**The task**
Each record should be output exactly, with every character kept.

(Transcribed page contents)
§

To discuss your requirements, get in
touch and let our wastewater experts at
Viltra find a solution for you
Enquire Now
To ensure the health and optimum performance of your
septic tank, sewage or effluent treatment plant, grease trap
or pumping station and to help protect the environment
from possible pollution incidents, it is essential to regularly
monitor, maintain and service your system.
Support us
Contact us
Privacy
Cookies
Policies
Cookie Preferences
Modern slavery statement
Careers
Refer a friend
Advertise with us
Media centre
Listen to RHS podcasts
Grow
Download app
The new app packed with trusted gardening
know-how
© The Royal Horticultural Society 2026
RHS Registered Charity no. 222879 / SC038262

§

**Your response**
To discuss your requirements, get in
touch and let our wastewater experts at
Viltra find a solution for you
Enquire Now
To ensure the health and optimum performance of your
septic tank, sewage or effluent treatment plant, grease trap
or pumping station and to help protect the environment
from possible pollution incidents, it is essential to regularly
monitor, maintain and service your system.
Support us
Contact us
Privacy
Cookies
Policies
Cookie Preferences
Modern slavery statement
Careers
Refer a friend
Advertise with us
Media centre
Listen to RHS podcasts
Grow
Download app
The new app packed with trusted gardening
know-how
© The Royal Horticultural Society 2026
RHS Registered Charity no. 222879 / SC038262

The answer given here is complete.